Many discussions and concerns were also caused by the Article 26 of the Draft Law allowing the authorities of national Data State Inspectorate, without any warning and upon receipt of the decision of the court judge, to enter, in the presence of police, the non-residential premises, apartments, buildings or other objects of immovable property which are in ownership, possession or in use of a data controller or processor, and to perform coercive screening or inspection, to receive any and all documents (including the information on electronic devices) and even the rights to seal such premises for 72 hours to ensure the preservation of evidence.
Currently the Criminal Law already stipulates criminal liability for the illegal activities involving personal data of natural persons, if such activities have caused substantial harm, they have been performed by a personal data processing administrator or operator for the purpose of vengeance, acquisition of property or blackmail, or for influencing a personal data processing administrator or operator, or the data subject, using violence or threats, or using trust in bad faith, or using deceit in order to perform illegal activities involving personal data of a natural person. Thus, the search measures of Draft Law, as described above, could be performed under certain circumstances as a part of criminal proceedings by the corresponding authorities conducting the criminal proceedings, and the actions described in the Draft Law would therefore be recognized as unnecessary and disproportionate to the aims of GDPR.

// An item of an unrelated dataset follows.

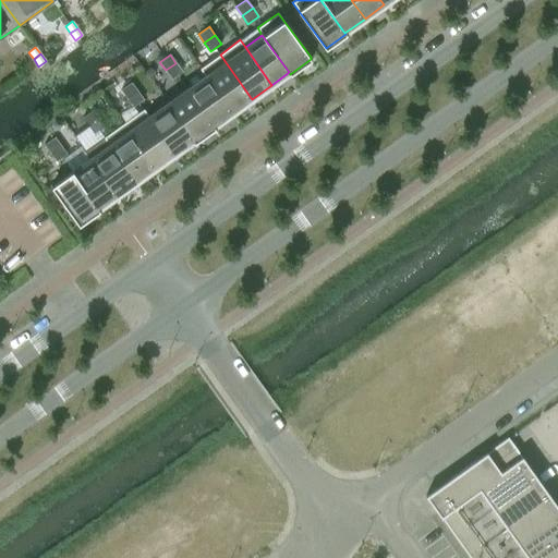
[(220,55),(199,69),(205,75),(232,113),(252,99),(220,55)]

The Article 30 of the National Personal Data Protection Law, which implemented the Directive 95/46/EC in year 2000, stipulates that the authorities of national Data State Inspectorate have the rights to freely enter any non-residential premises where processing of personal data is located, and in the presence of a representative of the administrator (i.e. the representative of the data controller), to carry out necessary inspections or other measures in order to determine the compliance of the procedure of processing of personal data with the law. Such limited rights of the Data State Inspectorate seemed much more appropriate and proportionate to the controller’s interests.
However, the limits of the applicable legislation are decisive: the GDPR increases the essential requirements for control so high, that the legislator wants to have as many options to protect the legal interests described in GDPR, as he can. However, taking into account the discussions and concerns mentioned above, the Ministry of Justice has promised to review this Article of Draft Law one more time.